→ **What you need to do**
Every line of the records below that holds the word "logic" belongs in the answer.

─── Listed entries ───

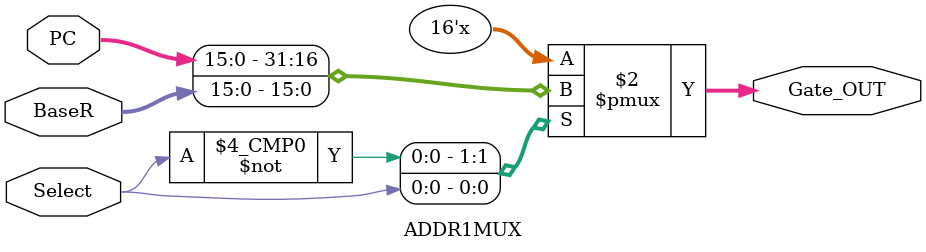
<source format=sv>
module ADDR1MUX (input logic [15:0] PC,
                                    BaseR,

                 input logic Select, // ADDR1MUX control signal
                 output logic [15:0] Gate_OUT // To ADDR
);

    always_comb begin
          Gate_OUT = 16'hxxxx;
          case(Select) // Check to make sure selction is correct.
              1'b0 : Gate_OUT = PC;
              1'b1 : Gate_OUT = BaseR;
              default : Gate_OUT = 16'hxxxx;
          endcase
    end

endmodule

</source>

───

→ **Solution to the problem**
module ADDR1MUX (input logic [15:0] PC,
                 input logic Select, // ADDR1MUX control signal
                 output logic [15:0] Gate_OUT // To ADDR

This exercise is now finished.